Several of the claims included the limitation “means for generating” a paresthesia-free or non-paresthesia-producing therapy signal. The district court determined that there was not an adequate disclosure of a corresponding structure in the patent specification and sua sponte held the claims indefinite.

The Federal Circuit noted that the specification clearly recites a signal or pulse generator, not a general-purpose computer or processor, as the structure for the claimed “generating” function. The Federal Circuit furtner noted that the specification teaches further how to configure the signal generators to generate and deliver the claimed signals using the recited parameters, clearly linking the structure to the recited function. The Federal Circuit reversed the finding of indefiniteness.
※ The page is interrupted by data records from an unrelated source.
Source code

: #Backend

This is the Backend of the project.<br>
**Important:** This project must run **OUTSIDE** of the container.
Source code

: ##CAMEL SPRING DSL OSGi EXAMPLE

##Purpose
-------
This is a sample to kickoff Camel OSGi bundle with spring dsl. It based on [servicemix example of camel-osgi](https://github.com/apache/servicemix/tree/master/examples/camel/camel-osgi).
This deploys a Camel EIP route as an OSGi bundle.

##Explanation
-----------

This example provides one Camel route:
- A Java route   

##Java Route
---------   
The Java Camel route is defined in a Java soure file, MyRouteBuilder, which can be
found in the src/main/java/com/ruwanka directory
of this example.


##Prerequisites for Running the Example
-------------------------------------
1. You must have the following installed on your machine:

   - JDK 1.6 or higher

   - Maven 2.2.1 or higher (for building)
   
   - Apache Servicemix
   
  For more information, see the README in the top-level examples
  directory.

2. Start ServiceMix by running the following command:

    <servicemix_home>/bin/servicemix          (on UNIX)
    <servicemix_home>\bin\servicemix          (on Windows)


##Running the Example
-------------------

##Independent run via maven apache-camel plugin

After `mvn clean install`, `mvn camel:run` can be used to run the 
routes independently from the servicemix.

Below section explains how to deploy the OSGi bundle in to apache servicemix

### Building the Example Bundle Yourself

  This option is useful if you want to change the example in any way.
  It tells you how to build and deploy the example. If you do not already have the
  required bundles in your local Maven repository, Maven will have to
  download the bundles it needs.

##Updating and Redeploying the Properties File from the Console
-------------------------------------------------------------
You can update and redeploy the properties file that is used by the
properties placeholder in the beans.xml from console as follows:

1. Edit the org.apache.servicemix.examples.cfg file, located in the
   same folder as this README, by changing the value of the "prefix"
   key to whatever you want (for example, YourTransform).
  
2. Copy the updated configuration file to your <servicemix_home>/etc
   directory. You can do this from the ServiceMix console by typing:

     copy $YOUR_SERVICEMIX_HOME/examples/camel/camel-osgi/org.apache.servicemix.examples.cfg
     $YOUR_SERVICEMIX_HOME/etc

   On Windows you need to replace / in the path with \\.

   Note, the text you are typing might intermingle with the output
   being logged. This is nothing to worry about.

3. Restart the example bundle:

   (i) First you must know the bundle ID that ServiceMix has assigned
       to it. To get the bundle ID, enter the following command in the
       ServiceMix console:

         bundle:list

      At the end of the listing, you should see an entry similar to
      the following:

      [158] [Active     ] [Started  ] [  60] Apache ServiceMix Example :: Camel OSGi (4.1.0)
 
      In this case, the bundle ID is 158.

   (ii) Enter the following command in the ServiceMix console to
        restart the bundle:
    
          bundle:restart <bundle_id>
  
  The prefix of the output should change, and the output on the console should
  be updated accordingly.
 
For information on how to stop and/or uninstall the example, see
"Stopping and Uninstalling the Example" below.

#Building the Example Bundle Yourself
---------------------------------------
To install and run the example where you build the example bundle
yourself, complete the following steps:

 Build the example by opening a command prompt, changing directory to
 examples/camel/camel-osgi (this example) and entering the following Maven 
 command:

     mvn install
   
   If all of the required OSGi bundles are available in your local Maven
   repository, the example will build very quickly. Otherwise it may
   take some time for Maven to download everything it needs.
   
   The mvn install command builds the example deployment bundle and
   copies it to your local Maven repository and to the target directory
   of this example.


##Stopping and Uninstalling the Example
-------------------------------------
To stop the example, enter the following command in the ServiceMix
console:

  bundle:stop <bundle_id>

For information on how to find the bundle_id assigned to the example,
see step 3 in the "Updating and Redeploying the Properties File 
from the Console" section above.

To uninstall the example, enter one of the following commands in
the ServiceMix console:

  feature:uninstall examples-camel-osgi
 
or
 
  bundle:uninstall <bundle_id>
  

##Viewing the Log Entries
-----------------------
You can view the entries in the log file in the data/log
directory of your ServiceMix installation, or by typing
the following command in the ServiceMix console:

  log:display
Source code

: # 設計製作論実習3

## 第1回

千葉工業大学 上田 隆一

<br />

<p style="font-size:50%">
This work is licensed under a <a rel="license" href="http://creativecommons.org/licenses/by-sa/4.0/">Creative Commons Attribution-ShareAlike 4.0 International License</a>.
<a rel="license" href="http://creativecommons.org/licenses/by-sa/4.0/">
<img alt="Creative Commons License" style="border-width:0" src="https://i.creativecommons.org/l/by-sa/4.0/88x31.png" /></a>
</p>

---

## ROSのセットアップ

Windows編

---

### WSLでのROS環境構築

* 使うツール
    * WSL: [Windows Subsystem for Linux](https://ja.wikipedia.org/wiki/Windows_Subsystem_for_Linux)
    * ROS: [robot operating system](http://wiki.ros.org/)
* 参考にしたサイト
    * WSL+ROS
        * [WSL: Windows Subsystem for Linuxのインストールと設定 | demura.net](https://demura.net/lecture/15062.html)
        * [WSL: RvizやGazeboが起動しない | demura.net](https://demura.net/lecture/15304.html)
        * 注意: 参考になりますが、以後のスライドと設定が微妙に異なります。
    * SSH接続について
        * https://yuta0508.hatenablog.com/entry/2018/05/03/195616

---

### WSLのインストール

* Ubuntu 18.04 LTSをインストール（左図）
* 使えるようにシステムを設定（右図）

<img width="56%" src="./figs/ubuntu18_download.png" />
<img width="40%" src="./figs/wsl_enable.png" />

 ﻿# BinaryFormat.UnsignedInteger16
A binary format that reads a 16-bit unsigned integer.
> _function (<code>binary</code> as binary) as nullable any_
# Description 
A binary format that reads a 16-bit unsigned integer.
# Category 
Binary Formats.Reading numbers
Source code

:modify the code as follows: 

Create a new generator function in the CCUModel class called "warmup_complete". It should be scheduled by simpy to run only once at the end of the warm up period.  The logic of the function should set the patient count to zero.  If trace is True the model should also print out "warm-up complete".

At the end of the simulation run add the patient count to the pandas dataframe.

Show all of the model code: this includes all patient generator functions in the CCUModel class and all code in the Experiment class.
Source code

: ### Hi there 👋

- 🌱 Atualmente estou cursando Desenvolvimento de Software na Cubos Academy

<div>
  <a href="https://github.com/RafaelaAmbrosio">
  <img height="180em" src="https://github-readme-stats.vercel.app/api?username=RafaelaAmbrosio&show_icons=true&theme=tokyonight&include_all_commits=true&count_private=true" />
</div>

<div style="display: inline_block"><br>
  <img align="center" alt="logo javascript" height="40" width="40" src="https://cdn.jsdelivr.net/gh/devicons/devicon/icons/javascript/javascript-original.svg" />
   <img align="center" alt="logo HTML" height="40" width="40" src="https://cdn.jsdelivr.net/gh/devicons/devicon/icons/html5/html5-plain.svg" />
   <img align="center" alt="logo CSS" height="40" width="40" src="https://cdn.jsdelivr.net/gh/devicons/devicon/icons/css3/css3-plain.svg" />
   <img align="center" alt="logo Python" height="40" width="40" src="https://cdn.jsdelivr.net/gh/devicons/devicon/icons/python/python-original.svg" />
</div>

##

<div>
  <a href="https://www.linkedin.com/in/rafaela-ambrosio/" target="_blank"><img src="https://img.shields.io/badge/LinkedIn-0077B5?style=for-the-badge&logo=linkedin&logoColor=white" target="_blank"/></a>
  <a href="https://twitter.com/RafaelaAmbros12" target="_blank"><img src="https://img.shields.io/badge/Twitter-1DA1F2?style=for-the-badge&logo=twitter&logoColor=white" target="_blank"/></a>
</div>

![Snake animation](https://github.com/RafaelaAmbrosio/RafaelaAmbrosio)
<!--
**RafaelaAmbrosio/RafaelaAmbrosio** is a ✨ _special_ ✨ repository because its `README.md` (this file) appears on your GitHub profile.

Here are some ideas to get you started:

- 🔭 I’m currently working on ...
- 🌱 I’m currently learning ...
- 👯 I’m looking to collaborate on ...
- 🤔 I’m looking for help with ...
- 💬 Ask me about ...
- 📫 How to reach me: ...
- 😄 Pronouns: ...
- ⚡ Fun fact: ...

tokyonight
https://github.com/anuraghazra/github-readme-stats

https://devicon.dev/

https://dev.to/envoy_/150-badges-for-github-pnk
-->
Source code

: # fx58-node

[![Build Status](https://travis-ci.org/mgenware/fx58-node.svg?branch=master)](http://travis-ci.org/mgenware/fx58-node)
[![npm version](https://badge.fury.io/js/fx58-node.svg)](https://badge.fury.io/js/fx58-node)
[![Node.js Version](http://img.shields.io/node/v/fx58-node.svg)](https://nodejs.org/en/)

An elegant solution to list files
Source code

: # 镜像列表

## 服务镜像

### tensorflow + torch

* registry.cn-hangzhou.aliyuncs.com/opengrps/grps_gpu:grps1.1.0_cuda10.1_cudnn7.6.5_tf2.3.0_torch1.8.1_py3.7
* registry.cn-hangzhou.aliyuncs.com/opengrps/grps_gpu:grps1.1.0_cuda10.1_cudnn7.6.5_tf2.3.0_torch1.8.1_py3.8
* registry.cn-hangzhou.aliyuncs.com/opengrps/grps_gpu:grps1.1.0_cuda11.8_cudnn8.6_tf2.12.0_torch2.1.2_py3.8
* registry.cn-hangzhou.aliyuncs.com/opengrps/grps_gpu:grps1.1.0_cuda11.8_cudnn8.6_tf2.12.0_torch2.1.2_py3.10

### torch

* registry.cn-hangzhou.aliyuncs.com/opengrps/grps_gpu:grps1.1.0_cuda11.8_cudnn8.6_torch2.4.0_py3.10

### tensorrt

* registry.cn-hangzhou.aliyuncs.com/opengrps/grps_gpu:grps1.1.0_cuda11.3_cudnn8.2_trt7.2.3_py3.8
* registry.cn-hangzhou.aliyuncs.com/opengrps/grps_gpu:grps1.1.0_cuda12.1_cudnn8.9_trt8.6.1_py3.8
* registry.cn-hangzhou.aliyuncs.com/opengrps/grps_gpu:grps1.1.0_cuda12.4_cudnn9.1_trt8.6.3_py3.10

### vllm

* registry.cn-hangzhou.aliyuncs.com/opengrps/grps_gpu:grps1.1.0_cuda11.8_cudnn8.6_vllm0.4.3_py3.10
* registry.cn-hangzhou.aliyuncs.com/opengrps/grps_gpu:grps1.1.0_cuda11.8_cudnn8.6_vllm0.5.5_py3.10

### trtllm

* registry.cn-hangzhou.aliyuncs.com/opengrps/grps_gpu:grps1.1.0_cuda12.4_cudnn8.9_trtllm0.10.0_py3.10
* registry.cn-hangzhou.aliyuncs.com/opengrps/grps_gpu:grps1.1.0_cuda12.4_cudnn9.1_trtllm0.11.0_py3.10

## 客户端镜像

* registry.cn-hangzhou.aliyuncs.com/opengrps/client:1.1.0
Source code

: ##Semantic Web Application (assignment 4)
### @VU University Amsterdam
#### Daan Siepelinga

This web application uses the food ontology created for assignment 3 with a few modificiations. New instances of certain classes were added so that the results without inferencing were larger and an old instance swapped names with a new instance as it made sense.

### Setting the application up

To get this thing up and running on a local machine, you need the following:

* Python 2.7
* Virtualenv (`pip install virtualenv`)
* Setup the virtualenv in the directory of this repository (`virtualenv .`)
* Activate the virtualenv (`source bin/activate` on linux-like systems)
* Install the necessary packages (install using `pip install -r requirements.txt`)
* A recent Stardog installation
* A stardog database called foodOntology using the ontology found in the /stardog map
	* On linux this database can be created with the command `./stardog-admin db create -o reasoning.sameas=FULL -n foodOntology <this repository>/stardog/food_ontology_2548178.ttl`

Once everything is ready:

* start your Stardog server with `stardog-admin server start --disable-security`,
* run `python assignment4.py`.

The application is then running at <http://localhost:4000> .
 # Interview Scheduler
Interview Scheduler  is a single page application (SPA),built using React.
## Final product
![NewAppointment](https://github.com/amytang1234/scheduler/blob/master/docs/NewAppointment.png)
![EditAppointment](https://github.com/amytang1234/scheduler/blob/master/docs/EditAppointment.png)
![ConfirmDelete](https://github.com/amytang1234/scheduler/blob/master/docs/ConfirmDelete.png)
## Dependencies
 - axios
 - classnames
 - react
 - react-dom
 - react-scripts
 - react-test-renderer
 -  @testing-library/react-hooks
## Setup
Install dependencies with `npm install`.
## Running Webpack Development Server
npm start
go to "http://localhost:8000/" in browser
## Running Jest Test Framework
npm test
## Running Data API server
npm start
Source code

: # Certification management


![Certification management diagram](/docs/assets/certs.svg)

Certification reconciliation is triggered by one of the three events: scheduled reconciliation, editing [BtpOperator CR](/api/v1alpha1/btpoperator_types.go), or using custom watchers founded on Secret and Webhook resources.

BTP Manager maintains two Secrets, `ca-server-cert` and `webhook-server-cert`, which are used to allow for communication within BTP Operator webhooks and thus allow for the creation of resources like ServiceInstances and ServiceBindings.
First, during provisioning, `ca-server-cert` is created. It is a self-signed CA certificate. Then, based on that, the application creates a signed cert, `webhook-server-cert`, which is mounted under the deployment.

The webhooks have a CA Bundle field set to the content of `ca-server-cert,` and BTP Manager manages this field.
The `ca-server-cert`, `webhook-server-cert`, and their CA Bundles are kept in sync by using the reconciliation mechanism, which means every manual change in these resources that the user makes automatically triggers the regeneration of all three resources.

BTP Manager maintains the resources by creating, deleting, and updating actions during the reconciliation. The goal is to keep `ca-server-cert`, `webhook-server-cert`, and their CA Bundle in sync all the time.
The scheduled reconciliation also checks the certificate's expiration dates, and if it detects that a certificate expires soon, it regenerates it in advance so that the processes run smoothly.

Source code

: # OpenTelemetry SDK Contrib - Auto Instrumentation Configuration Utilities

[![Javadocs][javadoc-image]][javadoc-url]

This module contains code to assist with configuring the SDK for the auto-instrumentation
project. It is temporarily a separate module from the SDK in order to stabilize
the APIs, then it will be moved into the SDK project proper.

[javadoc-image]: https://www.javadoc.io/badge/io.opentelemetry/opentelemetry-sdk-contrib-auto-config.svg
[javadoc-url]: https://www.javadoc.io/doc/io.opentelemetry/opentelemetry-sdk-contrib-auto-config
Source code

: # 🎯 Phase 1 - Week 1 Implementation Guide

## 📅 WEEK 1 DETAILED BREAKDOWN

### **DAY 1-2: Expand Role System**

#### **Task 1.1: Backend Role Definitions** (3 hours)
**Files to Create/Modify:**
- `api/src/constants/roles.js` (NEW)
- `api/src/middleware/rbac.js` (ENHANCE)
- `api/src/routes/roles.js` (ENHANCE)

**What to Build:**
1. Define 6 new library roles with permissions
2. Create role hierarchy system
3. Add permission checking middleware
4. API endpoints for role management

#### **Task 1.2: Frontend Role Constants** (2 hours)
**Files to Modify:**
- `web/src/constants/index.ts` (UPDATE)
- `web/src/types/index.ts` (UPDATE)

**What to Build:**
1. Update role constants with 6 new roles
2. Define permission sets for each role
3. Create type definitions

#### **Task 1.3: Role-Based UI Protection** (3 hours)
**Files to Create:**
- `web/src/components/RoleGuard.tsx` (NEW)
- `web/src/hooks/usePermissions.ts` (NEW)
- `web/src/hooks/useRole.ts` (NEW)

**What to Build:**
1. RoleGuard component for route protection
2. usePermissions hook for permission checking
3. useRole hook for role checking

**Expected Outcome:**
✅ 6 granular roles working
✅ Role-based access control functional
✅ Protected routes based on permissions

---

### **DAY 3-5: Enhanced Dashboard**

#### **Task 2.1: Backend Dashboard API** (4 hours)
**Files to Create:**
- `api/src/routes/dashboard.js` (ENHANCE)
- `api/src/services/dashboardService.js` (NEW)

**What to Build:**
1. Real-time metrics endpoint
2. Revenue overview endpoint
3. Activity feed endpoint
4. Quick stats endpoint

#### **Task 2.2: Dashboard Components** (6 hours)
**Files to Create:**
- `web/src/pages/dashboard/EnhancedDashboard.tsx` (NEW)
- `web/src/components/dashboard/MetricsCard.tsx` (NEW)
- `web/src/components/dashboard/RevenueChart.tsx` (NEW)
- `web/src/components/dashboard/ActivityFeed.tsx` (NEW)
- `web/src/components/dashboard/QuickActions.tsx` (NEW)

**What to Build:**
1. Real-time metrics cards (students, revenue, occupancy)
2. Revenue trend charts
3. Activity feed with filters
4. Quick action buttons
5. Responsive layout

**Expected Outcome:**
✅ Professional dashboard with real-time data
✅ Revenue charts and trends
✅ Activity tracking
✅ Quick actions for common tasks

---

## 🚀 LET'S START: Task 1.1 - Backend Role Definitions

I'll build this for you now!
Finally, all but four of the claims used the term “therapy signal,” which the district court construed as an “electrical impulse” or “electrical signal,” but which the patent owner argued meant “a spinal cord stimulation or modulation signal to treat pain.”

The Federal Circuit disagreed that the specification met the exacting standard of define “therapy signal” as the Federal Circuit found. The Federal Circuit also rejected the argument that the language was indefinite, holding that the fact that a signal does not provide pain relief in all circumstances does not render the claims indefinite. The Federal Circuit held that the district court incorrectly construed the claim, but correctly determined that the claim was not indefinite.